* Goal of the exercise *
The answer must be an exact copy of the records below, with every picture left out.

+++ Given data +++

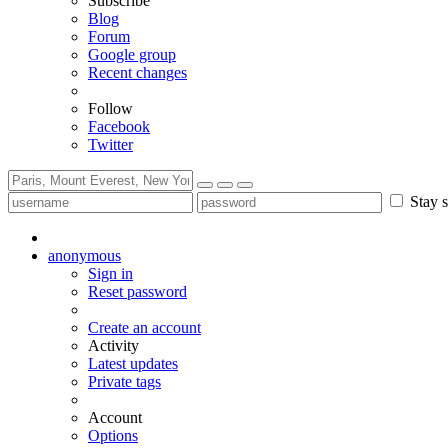
Subscribe
Blog
Forum
Google group
Recent changes
Follow
Facebook
Twitter
Stay s
anonymous
Sign in
Reset password
Create an account
Activity
Latest updates
Private tags
Account
Options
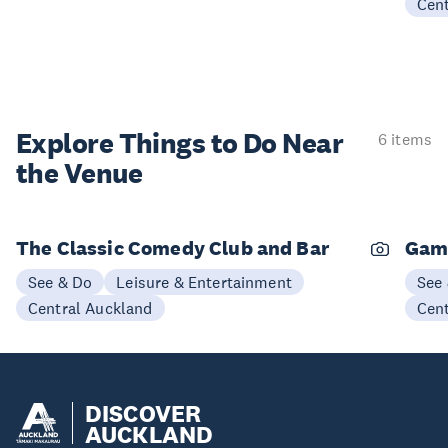
Cen
Explore Things to
Do Near
6 items
the Venue
The Classic Comedy Club and Bar
Gam
See & Do
Leisure & Entertainment
See
Central Auckland
Cen
DISCOVER
AUCKLAND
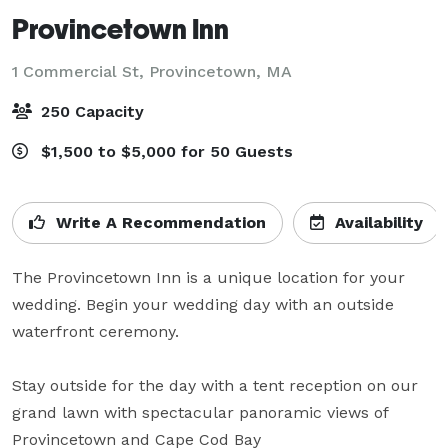
Provincetown Inn
1 Commercial St,
Provincetown, MA
250 Capacity
$1,500 to $5,000 for 50 Guests
Write A Recommendation
Availability
The Provincetown Inn is a unique location for your 
wedding. Begin your wedding day with an outside 
waterfront ceremony.

Stay outside for the day with a tent reception on our 
grand lawn with spectacular panoramic views of 
Provincetown and Cape Cod Bay
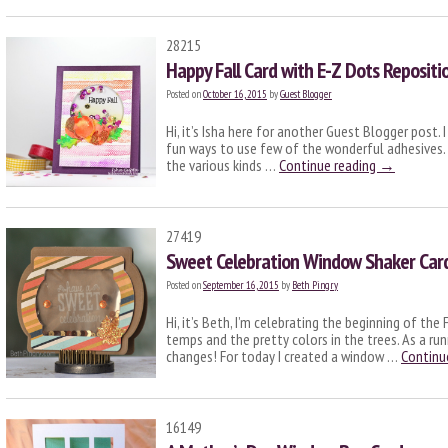
28215
Happy Fall Card with E-Z Dots Repositi
Posted on
October 16, 2015
by
Guest Blogger
Hi, it’s Isha here for another Guest Blogger post.
fun ways to use few of the wonderful adhesives. A
the various kinds …
Continue reading
→
27419
Sweet Celebration Window Shaker Car
Posted on
September 16, 2015
by
Beth Pingry
Hi, it’s Beth, I’m celebrating the beginning of the
temps and the pretty colors in the trees. As a ru
changes! For today I created a window …
Continu
16149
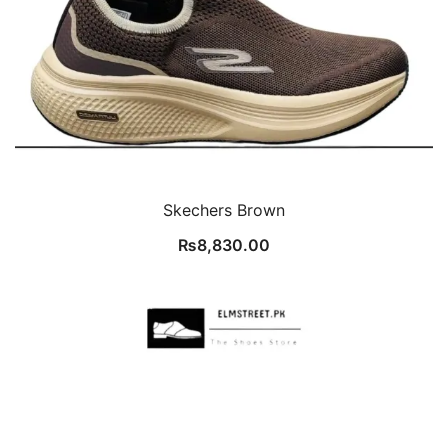
Skechers Brown
₨
8,830.00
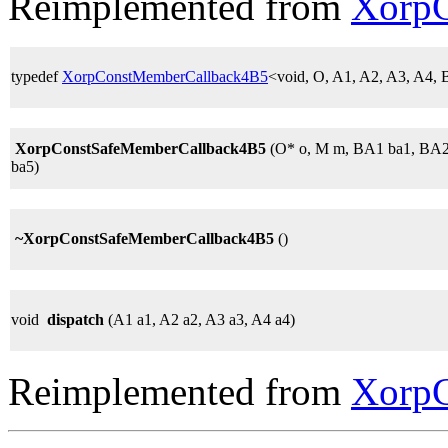
Reimplemented from
Xorp
typedef
XorpConstMemberCallback4B5
<void, O, A1, A2, A3, A4
XorpConstSafeMemberCallback4B5
(O* o, M m, BA1 ba1, BA2
ba5)
~XorpConstSafeMemberCallback4B5
()
void
dispatch
(A1 a1, A2 a2, A3 a3, A4 a4)
Reimplemented from
Xorp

+++

* Your response *
Subscribe
Blog
Forum
Google group
Recent changes
Follow
Facebook
Twitter
Stay s
anonymous
Sign in
Reset password
Create an account
Activity
Latest updates
Private tags
Account
Options
Cen
Explore Things to
Do Near
6 items
the Venue
The Classic Comedy Club and Bar
Gam
See & Do
Leisure & Entertainment
See
Central Auckland
Cen
DISCOVER
AUCKLAND
Provincetown Inn
1 Commercial St,
Provincetown, MA
250 Capacity
$1,500 to $5,000 for 50 Guests
Write A Recommendation
Availability
The Provincetown Inn is a unique location for your 
wedding. Begin your wedding day with an outside 
waterfront ceremony.

Stay outside for the day with a tent reception on our 
grand lawn with spectacular panoramic views of 
Provincetown and Cape Cod Bay
28215
Happy Fall Card with E-Z Dots Repositi
Posted on
October 16, 2015
by
Guest Blogger
Hi, it’s Isha here for another Guest Blogger post.
fun ways to use few of the wonderful adhesives. A
the various kinds …
Continue reading
→
27419
Sweet Celebration Window Shaker Car
Posted on
September 16, 2015
by
Beth Pingry
Hi, it’s Beth, I’m celebrating the beginning of the
temps and the pretty colors in the trees. As a ru
changes! For today I created a window …
Continu
16149
Skechers Brown
₨
8,830.00
Reimplemented from
Xorp
typedef
XorpConstMemberCallback4B5
<void, O, A1, A2, A3, A4
XorpConstSafeMemberCallback4B5
(O* o, M m, BA1 ba1, BA2
ba5)
~XorpConstSafeMemberCallback4B5
()
void
dispatch
(A1 a1, A2 a2, A3 a3, A4 a4)
Reimplemented from
Xorp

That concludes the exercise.